Белозубая улыбка Черной Розы окончательно истощила терпение молочного брата Доминик. Он размахнулся и хотел ударить воришку мечом, правда, плашмя;
но герцог, ждавший этого, легко уклонился в сторону и, перехватив правую руку Пьера своей левой, так сжал её ниже локтя железными пальцами, что тот вскрикнул от боли и уронил клинок на землю. Но повод Снежинки юноша не выпустил. И тут из-за поворота выскочил еще один всадник.
-Филипп!—закричал ему Пьер,-этот негодяй вздумал украсть нашу кобылу!
Филипп обнажил меч и ринулся на герцога. То, что двое этих молокососов хотят справиться с ним, не разозлило, а только позабавило Черную Розу. « А это будет гораздо веселее, чем турнир в Аржантее»,-подумал он про себя, вступая в схватку со вторым противником. Герцог с такой же легкостью ушел из-под удара Филиппа, на этот раз хотевшего разрубить ему голову; а затем, резко повернув Снежинку, схватил оказавшегося к нему спиной юношу за шиворот и, буквально выдернув его из стремян, отшвырнул, как котенка, на несколько туазов от себя. Филипп упал прямо в реку, потеряв свой меч.
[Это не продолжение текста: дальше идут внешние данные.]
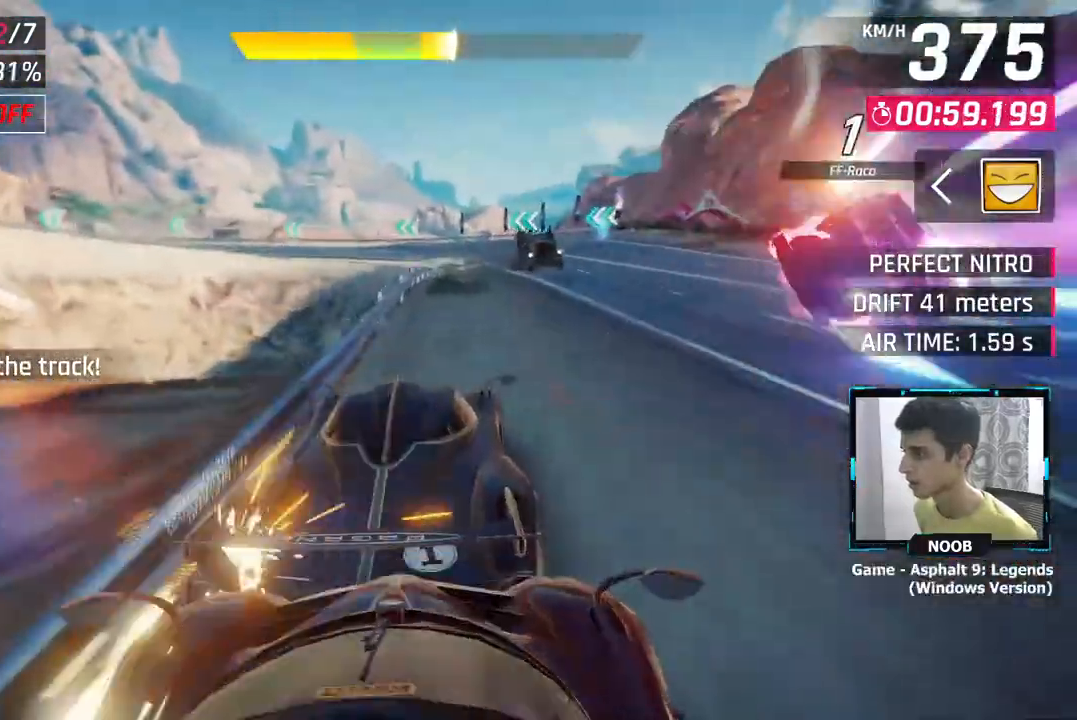
{"buttons": [], "left_stick": "center", "right_stick": "center", "events": [[67, "left_stick", "center"], [117, "left_stick", "right"], [317, "left_stick", "center"]]}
Тут сзади на Черную Розу навалился, рыча, Пьер; Филипп через минуту присоединился к нему; поскольку герцог сидел на лошади без седла и стремян, молочному брату Дом вдвоем с товарищем удалось, хоть и не без труда, стащить Черную Розу с кобылы, и они все вместе упали на землю. Забыв о Снежинке, они катались по земле, нанося друг другу беспорядочные удары. Какое-то время казалось, что юноши победили; но вскоре Черная Роза подмял их обоих под себя, впрочем, не причинив им особого вреда. Глядя на барахтавшихся под ним, подобно двум щенкам, Пьера и Филиппа, он подумал, что уже явно видел где-то эти физиономии. Но где и когда?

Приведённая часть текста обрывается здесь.